Suppose $X,Y$ are topological vector spaces, $\Lambda: X \to Y$ is continuous and linear and $\Lambda(X)$ is of the second category in Y.
The proposition is that $\Lambda$ is open (the actual proof requires X to be an F-space).
I came up with the following proof, which should be incorrect since I don't use the invariant complete metric on X, but I can't see where I go wrong.
Let $V$ be a neighborhood of $0$ in $X$. Choose a balanced neighbourhood of zero $U$ in $X$ such that $\bar{U} + \bar{U} \subset V$. (This is always possible, and used by Rudin, eg. in his proof of the Banach-Steinhaus theorem).
Now, $X = \cup _{n\in\mathbb{N}} n\bar{U}$, and since $\Lambda(X)$ is of the second category and $\Lambda(\cup _{n\in\mathbb{N}}n\bar{U}) \subset \cup_{n\in\mathbb{N}} n\Lambda(\bar{U})$ the latter union is of the second category, which implies that $\Lambda(\bar{U})$ is of the second category.

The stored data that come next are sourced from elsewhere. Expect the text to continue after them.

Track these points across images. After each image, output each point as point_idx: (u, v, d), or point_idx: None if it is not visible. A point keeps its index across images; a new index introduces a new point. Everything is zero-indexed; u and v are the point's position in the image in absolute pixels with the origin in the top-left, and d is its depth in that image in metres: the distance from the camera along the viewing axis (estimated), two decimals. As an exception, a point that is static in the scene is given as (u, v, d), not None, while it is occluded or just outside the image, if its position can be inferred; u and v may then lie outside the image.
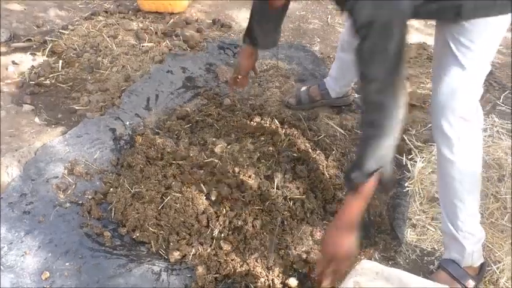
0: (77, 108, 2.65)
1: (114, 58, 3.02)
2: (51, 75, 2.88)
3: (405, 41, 1.45)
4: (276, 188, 2.13)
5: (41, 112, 2.63)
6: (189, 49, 3.23)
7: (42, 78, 2.85)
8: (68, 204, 2.13)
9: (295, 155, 2.30)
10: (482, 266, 1.88)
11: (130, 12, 3.61)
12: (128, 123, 2.54)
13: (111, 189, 2.19)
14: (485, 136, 2.53)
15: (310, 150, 2.35)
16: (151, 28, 3.37)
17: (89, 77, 2.90)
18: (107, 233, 2.03)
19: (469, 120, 1.73)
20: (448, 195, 1.82)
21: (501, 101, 2.91)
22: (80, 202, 2.14)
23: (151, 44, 3.21)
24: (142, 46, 3.19)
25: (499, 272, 1.93)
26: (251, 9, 2.12)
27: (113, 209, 2.11)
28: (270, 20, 2.12)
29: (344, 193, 2.17)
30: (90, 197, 2.15)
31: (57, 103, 2.70)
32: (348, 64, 2.45)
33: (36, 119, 2.58)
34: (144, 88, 2.78)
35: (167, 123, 2.53)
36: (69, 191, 2.19)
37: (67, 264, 1.92)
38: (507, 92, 3.00)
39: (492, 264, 1.96)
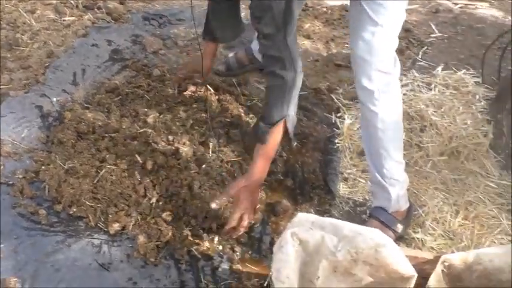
0: (-2, 87, 2.55)
1: (34, 34, 2.91)
2: (-33, 55, 2.74)
3: None
4: (212, 152, 2.16)
5: (-42, 94, 2.51)
6: (113, 21, 3.15)
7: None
8: (-3, 186, 2.07)
9: (228, 120, 2.32)
10: (409, 209, 2.00)
11: (46, -15, 3.47)
12: (55, 99, 2.47)
13: (43, 167, 2.13)
14: (407, 90, 2.65)
15: (243, 114, 2.38)
16: (72, 1, 3.25)
17: (8, 55, 2.77)
18: (42, 211, 1.98)
19: (387, 73, 1.82)
20: (373, 145, 1.91)
21: (420, 56, 3.05)
22: (11, 182, 2.07)
23: (73, 17, 3.11)
24: (64, 20, 3.08)
25: (425, 215, 2.06)
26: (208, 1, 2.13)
27: (46, 186, 2.05)
28: (226, 9, 2.19)
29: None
30: (20, 176, 2.09)
31: (-25, 83, 2.59)
32: None
33: (-46, 101, 2.46)
34: (69, 63, 2.70)
35: (96, 97, 2.48)
36: (-3, 172, 2.12)
37: (1, 246, 1.87)
38: (425, 48, 3.14)
39: (418, 208, 2.08)
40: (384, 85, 1.82)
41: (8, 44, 2.82)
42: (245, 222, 1.85)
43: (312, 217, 1.55)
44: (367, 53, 1.78)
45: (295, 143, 2.18)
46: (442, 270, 1.49)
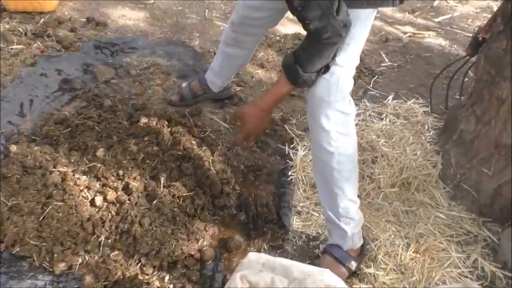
0: None
1: (-21, 63, 2.82)
2: None
3: None
4: (163, 187, 2.12)
5: None
6: (63, 50, 3.09)
7: None
8: None
9: (180, 153, 2.29)
10: (362, 246, 1.99)
11: (-6, 12, 3.38)
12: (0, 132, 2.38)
13: (-15, 204, 2.04)
14: (359, 120, 2.69)
15: (195, 147, 2.35)
16: (20, 29, 3.18)
17: (-48, 84, 2.68)
18: (-17, 251, 1.90)
19: (344, 113, 1.83)
20: (327, 185, 1.90)
21: (371, 85, 3.10)
22: (-51, 222, 1.98)
23: (21, 46, 3.04)
24: (11, 49, 3.00)
25: (377, 249, 2.07)
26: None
27: (-12, 225, 1.97)
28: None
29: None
30: (-39, 215, 2.00)
31: None
32: (232, 58, 2.50)
33: None
34: (16, 93, 2.62)
35: (44, 129, 2.40)
36: None
37: None
38: (376, 77, 3.20)
39: (370, 242, 2.09)
40: (341, 125, 1.83)
41: (-49, 72, 2.72)
42: (247, 143, 2.09)
43: (263, 258, 1.53)
44: (326, 93, 1.79)
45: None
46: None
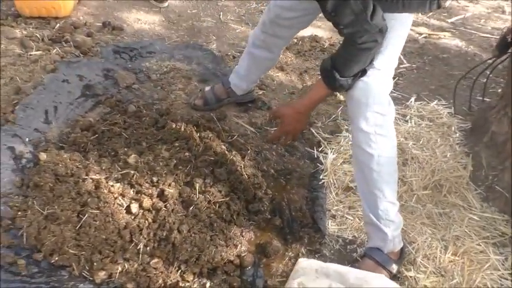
0: (-36, 128, 2.41)
1: (-1, 69, 2.79)
2: None
3: None
4: (198, 193, 2.10)
5: None
6: (82, 55, 3.07)
7: None
8: (-30, 235, 1.94)
9: (212, 158, 2.27)
10: (402, 249, 2.00)
11: (9, 18, 3.33)
12: (27, 139, 2.35)
13: (19, 212, 2.01)
14: (385, 123, 2.68)
15: (226, 152, 2.33)
16: (37, 35, 3.16)
17: (-26, 93, 2.65)
18: (21, 260, 1.87)
19: (383, 114, 1.84)
20: (368, 187, 1.90)
21: (392, 88, 3.09)
22: (-15, 231, 1.96)
23: (40, 52, 3.01)
24: (30, 55, 2.97)
25: (415, 252, 2.07)
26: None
27: (24, 234, 1.94)
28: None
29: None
30: (-5, 224, 1.98)
31: None
32: (259, 60, 2.49)
33: None
34: (40, 100, 2.60)
35: (71, 136, 2.39)
36: (-31, 221, 1.99)
37: (-20, 301, 1.76)
38: (396, 78, 3.20)
39: (408, 245, 2.09)
40: (380, 127, 1.83)
41: (-28, 81, 2.70)
42: (284, 142, 2.25)
43: (315, 264, 1.53)
44: (363, 95, 1.80)
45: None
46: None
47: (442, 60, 3.48)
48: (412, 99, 2.95)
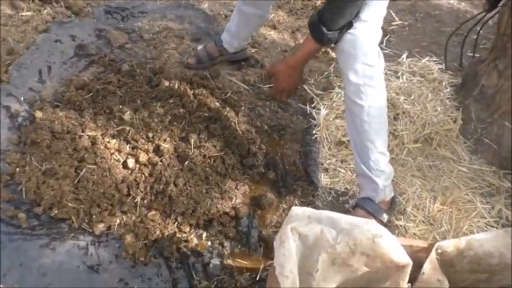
0: (-42, 88, 2.42)
1: (-9, 30, 2.78)
2: None
3: None
4: (194, 148, 2.14)
5: None
6: (73, 16, 3.05)
7: None
8: (-31, 191, 1.98)
9: (206, 114, 2.30)
10: (392, 199, 2.05)
11: (-1, -22, 3.31)
12: (22, 98, 2.37)
13: (17, 169, 2.05)
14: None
15: (220, 108, 2.37)
16: (28, -5, 3.13)
17: (-34, 53, 2.65)
18: (21, 214, 1.92)
19: (372, 66, 1.87)
20: (359, 138, 1.95)
21: (384, 44, 3.11)
22: (-16, 186, 2.00)
23: (31, 12, 2.98)
24: (21, 16, 2.95)
25: (405, 202, 2.13)
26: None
27: (24, 189, 1.99)
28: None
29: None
30: (-5, 180, 2.02)
31: None
32: (248, 17, 2.49)
33: None
34: (33, 60, 2.60)
35: (66, 95, 2.40)
36: (-31, 177, 2.03)
37: (-17, 252, 1.81)
38: (388, 36, 3.21)
39: (398, 196, 2.14)
40: (369, 78, 1.87)
41: (-36, 41, 2.69)
42: (280, 98, 2.38)
43: (308, 211, 1.57)
44: (352, 47, 1.83)
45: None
46: (436, 258, 1.55)
47: (433, 17, 3.48)
48: (404, 55, 2.97)
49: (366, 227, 1.48)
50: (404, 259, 1.47)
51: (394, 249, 1.48)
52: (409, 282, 1.51)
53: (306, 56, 2.06)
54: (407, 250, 1.50)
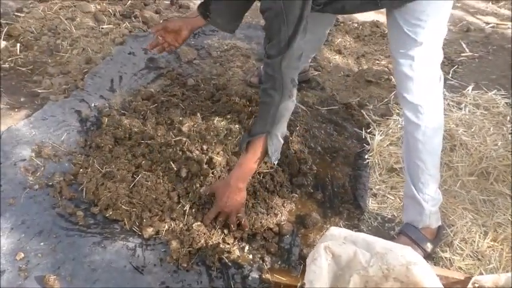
0: (39, 91, 2.63)
1: (73, 41, 3.00)
2: (9, 59, 2.83)
3: (300, 28, 1.70)
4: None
5: (1, 96, 2.59)
6: (149, 31, 3.24)
7: (1, 62, 2.80)
8: (37, 186, 2.14)
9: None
10: (439, 229, 2.02)
11: (85, -6, 3.57)
12: (93, 104, 2.55)
13: (81, 170, 2.20)
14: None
15: (275, 126, 2.42)
16: (110, 10, 3.36)
17: (49, 60, 2.87)
18: (80, 212, 2.05)
19: (430, 88, 1.87)
20: (412, 157, 1.95)
21: (450, 75, 3.07)
22: (50, 184, 2.15)
23: (111, 26, 3.21)
24: (102, 28, 3.17)
25: (453, 235, 2.08)
26: None
27: (84, 189, 2.13)
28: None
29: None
30: (60, 178, 2.16)
31: (18, 87, 2.67)
32: (306, 42, 2.53)
33: (-2, 103, 2.55)
34: (107, 70, 2.79)
35: (133, 104, 2.56)
36: (38, 173, 2.19)
37: (41, 244, 1.94)
38: (455, 66, 3.16)
39: (447, 228, 2.10)
40: (428, 100, 1.87)
41: (49, 50, 2.93)
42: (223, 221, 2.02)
43: (344, 232, 1.59)
44: (409, 69, 1.84)
45: (275, 163, 2.10)
46: (472, 291, 1.52)
47: (507, 50, 3.40)
48: (470, 87, 2.92)
49: (401, 253, 1.48)
50: (439, 290, 1.46)
51: (429, 278, 1.46)
52: (442, 313, 1.49)
53: (243, 168, 1.96)
54: (442, 281, 1.49)
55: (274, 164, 2.13)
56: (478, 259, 1.99)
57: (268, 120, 1.84)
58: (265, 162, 2.22)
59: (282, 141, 1.93)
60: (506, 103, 2.77)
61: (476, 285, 1.50)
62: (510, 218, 2.15)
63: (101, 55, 2.93)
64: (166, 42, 2.23)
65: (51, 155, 2.26)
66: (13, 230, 1.98)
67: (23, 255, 1.90)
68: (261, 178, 2.18)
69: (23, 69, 2.78)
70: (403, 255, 1.48)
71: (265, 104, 1.84)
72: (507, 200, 2.23)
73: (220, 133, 2.33)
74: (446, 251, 2.01)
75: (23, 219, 2.02)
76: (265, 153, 1.91)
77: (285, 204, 2.15)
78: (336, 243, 1.51)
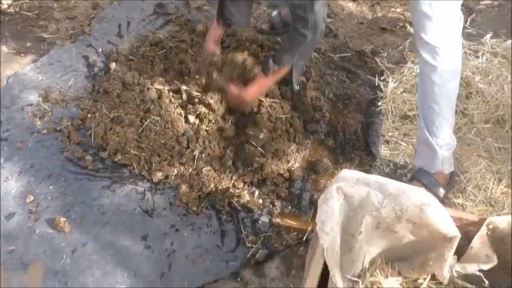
0: (45, 36, 2.58)
1: (80, -15, 2.93)
2: (14, 3, 2.77)
3: None
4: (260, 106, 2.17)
5: (7, 41, 2.55)
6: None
7: (6, 6, 2.74)
8: (45, 131, 2.12)
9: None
10: (452, 175, 1.98)
11: None
12: (100, 50, 2.50)
13: (89, 115, 2.18)
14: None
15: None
16: (116, -45, 3.26)
17: (55, 5, 2.81)
18: (88, 156, 2.04)
19: (449, 29, 1.80)
20: (427, 100, 1.90)
21: (468, 23, 2.97)
22: (58, 128, 2.14)
23: (117, -30, 3.12)
24: (108, -27, 3.09)
25: (466, 181, 2.05)
26: None
27: (92, 133, 2.11)
28: None
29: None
30: (68, 123, 2.14)
31: (24, 31, 2.62)
32: None
33: (4, 48, 2.50)
34: (115, 15, 2.73)
35: (141, 50, 2.51)
36: (45, 118, 2.17)
37: (51, 187, 1.94)
38: (474, 15, 3.06)
39: (460, 175, 2.07)
40: (446, 41, 1.80)
41: (54, -6, 2.86)
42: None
43: (357, 174, 1.56)
44: (428, 7, 1.76)
45: (296, 87, 2.19)
46: (486, 233, 1.49)
47: (527, -2, 3.27)
48: (488, 36, 2.82)
49: (414, 194, 1.45)
50: (453, 231, 1.43)
51: (443, 219, 1.44)
52: (455, 254, 1.46)
53: (259, 88, 2.10)
54: (456, 222, 1.46)
55: (296, 89, 2.20)
56: (491, 205, 1.96)
57: (297, 55, 1.96)
58: (282, 107, 2.18)
59: (305, 69, 2.12)
60: (525, 52, 2.68)
61: (491, 226, 1.47)
62: (525, 166, 2.11)
63: (107, 1, 2.86)
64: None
65: (59, 100, 2.24)
66: (22, 174, 1.97)
67: (32, 198, 1.90)
68: (280, 124, 2.14)
69: (29, 14, 2.72)
70: (417, 197, 1.45)
71: (295, 42, 1.93)
72: (523, 148, 2.19)
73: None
74: (459, 197, 1.98)
75: (32, 163, 2.01)
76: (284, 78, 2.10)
77: (299, 151, 2.12)
78: (348, 184, 1.48)
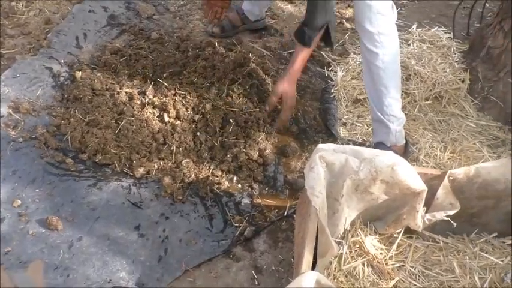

This implies $\exists y\in \Lambda(\bar{U})$ and an open neighbourhood $W$ of zero in $Y$ such that $y+W \subset \Lambda(\bar{U}) \implies W \subset\Lambda(\bar{U}) - y \subset \Lambda(\bar{U}) - \Lambda(\bar{U}) = \Lambda(\bar{U} - \bar{U}) \subset \Lambda(V)$.
Since $V$ was arbitrary, this proofs that $\Lambda$ is open at the origin, and therefore $\Lambda$ is open.
As pointed out by Daniel Fischer, the existence of $W$ is only guaranteed if $\Lambda(\bar{U})$ is closed, which in turn depends on $\Lambda$ being open..